** STATED TASK 1 **
Rewrite as a short bulleted list the paragraph of the excerpt that begins "This cycle of fire, rain and recovery," and keep its main facts.
** STATED TASK 2 **
According to the excerpt, what did Brantley set out to explore about the lives of Flyboy and Lil Mama? List every item.

In 2019, Brantley created Nevermore Park inside his old Chicago art studio because he wanted to tell the characters’ stories in a different way. He sought to explore how Flyboy and Lil Mama — the female character — live, what they eat, how they think, where they play, what public transportation looks like in their neighborhood. And he wanted it to be tangible, built for interaction. “In the higher-art world, it’s always ‘Look but don’t touch,’?” he says. In Nevermore Park, there are no such rules.

(11) SIGNS OF LIFE. NPR says “Australia’s Fire-Ravaged Forests Are Recovering. Ecologists Hope It Lasts”.

In the back corner of a burned lot in Australia’s fire-ravaged South Coast stands a torched tree. It’s uppermost branches reach into a cloudless sky, brittle and bare. Against its charred trunk rests half-burned rubble, remains from the gift shop it used to shade.

But that’s not where local resident Claire Polach is pointing. She gestures to the middle part of the tree, where lime green leaves sprout from blackened bark, as if the tree is wearing a shaggy sweater.

To Polach, the burst of regrowth is a sign that despite a months’ long assault of flame and smoke, the second-hottest summer on record and a multi-year drought, Australia’s nature “is doing it’s thing.”

As for people like her, recovering from the same? “We’ll follow the nature,” she says.

This cycle of fire, rain and recovery has played out in Australia for millennia. The majority of the country’s forests are uniquely adapted to fire. Some species need it. “Australia is, more than any other, a fire continent,” writes ecologist and historian Stephen Pyne in his book “World Fire.”

But scientists have long warned that a warming climate could mean more severe fires, more often. Now there are concerns that even a fire continent will struggle to recover from the scale and severity of recent events.

New research published in the journal Nature Climate Change found that a staggering 21 percent of Australia’s forested area burned in the 2019-2020 fire season, a figure the authors say is “globally unprecedented” and may indicate “the more flammable future projected to eventuate under climate change has arrived earlier than anticipated.”

The question now is whether Australia’s nature can keep pace.

** PROVIDED MATERIAL **
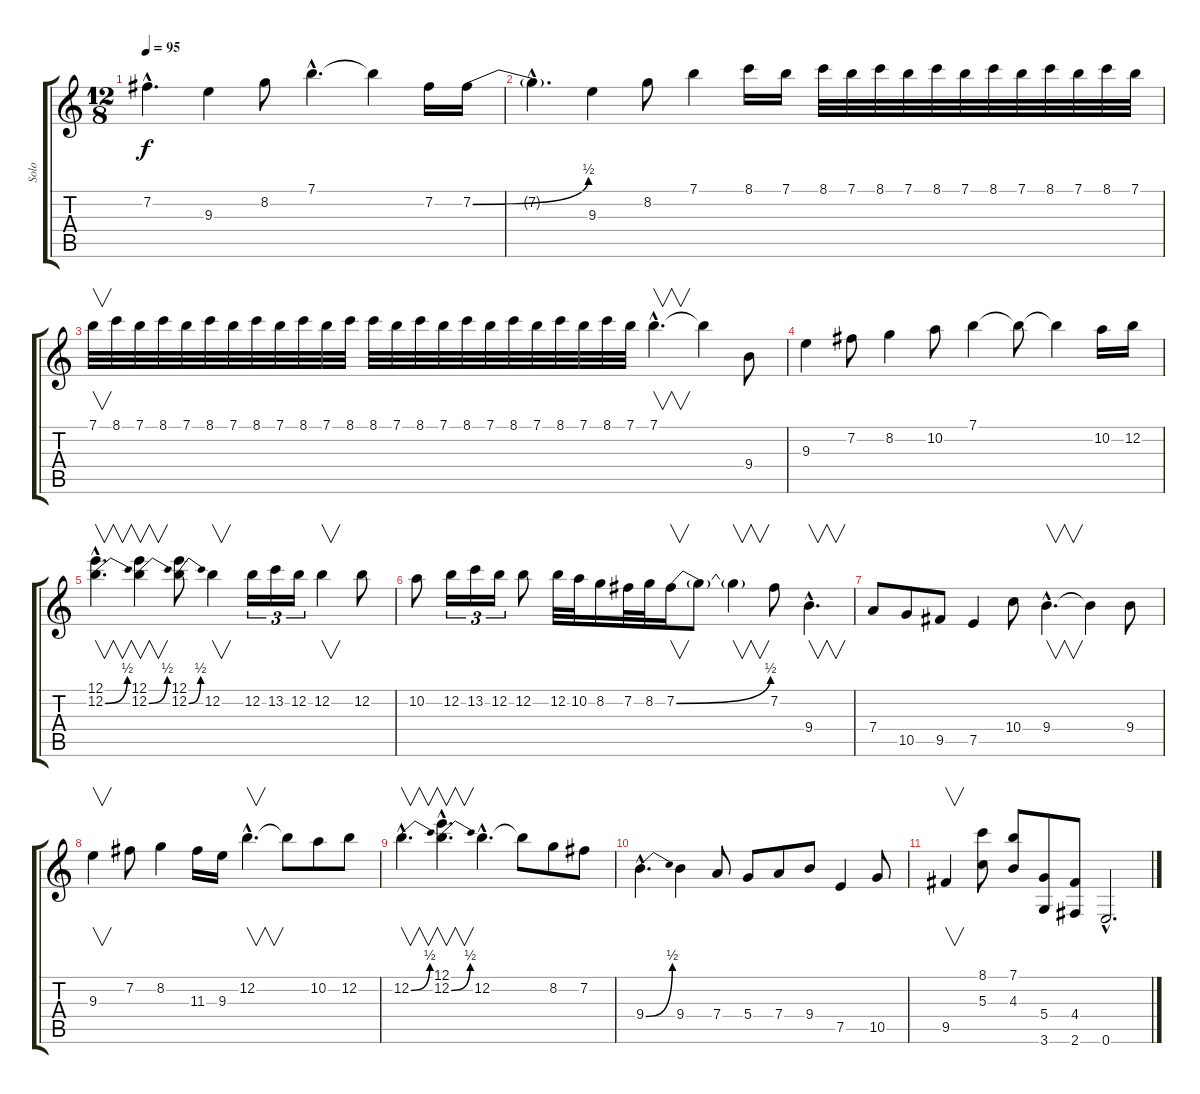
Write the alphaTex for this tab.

* * *

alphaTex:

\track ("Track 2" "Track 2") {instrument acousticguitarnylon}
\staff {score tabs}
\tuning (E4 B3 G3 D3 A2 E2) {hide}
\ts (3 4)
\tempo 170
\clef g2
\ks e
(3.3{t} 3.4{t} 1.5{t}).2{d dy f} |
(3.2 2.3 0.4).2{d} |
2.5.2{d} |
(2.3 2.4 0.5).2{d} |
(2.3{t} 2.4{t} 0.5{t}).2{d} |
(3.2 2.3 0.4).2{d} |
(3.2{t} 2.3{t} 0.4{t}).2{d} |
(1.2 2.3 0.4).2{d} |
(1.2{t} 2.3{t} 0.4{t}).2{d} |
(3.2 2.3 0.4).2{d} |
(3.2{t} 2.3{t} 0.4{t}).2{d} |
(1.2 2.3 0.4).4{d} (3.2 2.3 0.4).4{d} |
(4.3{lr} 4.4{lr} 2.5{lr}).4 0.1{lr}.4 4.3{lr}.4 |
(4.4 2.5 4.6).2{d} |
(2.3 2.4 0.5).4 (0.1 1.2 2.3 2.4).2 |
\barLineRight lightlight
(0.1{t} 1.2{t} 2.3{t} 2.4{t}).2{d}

...

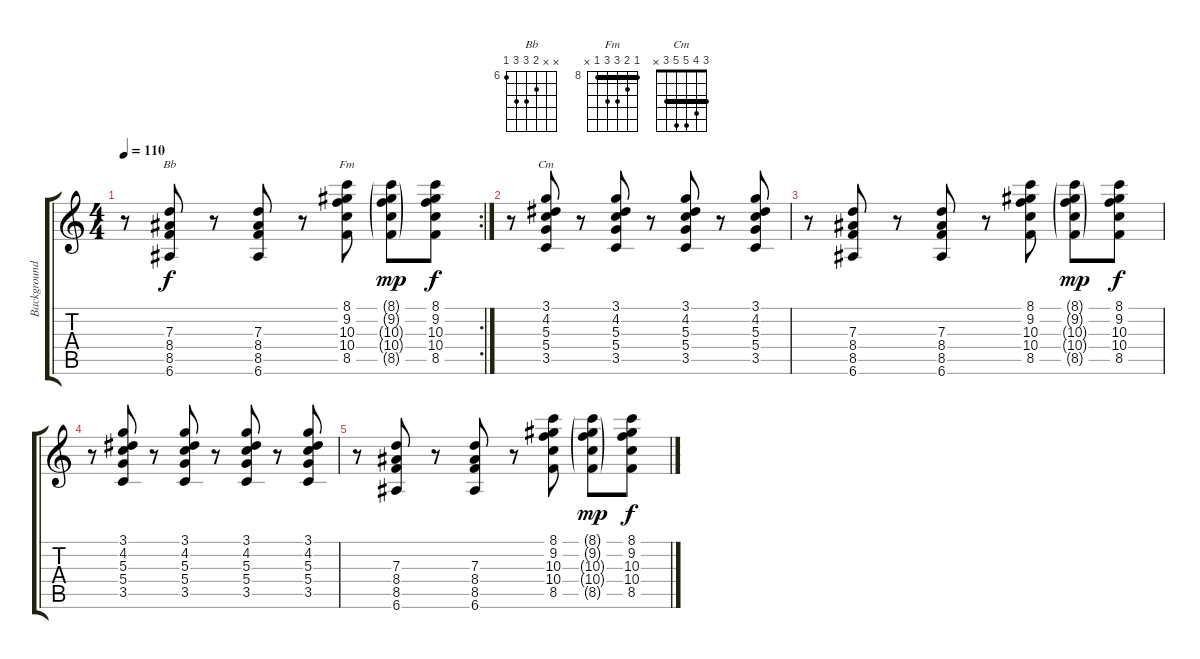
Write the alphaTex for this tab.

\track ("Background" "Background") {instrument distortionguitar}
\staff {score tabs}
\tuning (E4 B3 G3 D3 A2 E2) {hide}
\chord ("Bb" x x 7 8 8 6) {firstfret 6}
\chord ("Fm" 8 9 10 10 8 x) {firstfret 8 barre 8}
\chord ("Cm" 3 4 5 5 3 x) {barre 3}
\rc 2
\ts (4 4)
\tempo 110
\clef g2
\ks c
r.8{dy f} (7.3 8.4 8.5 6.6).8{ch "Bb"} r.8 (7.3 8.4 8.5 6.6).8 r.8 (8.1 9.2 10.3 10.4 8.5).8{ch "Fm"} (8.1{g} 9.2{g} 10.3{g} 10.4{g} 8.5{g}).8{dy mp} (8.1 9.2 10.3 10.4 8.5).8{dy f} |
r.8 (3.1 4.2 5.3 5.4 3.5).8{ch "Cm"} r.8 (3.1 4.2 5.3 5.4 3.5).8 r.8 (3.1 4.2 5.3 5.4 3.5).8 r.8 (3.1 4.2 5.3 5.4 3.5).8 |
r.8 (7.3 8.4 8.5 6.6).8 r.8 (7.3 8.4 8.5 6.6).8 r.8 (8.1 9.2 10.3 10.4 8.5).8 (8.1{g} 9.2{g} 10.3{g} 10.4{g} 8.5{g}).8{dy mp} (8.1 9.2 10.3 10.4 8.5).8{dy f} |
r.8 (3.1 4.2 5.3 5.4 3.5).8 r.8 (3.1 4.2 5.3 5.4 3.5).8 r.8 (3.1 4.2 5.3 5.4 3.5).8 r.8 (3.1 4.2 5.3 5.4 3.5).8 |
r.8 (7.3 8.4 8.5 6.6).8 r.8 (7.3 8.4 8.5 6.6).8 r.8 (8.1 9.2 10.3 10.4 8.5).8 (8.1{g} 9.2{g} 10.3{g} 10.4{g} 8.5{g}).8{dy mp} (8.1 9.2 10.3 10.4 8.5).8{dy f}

** EXPECTED ANSWER 1 **
- Fire, rain and recovery have followed one another in Australia for millennia.
- Most of the country's forests are uniquely adapted to fire, and some species need it.
- In his book "World Fire," ecologist and historian Stephen Pyne writes that Australia is, more than any other, a fire continent.

** EXPECTED ANSWER 2 **
- How they live
- What they eat
- How they think
- Where they play
- What public transportation looks like in their neighborhood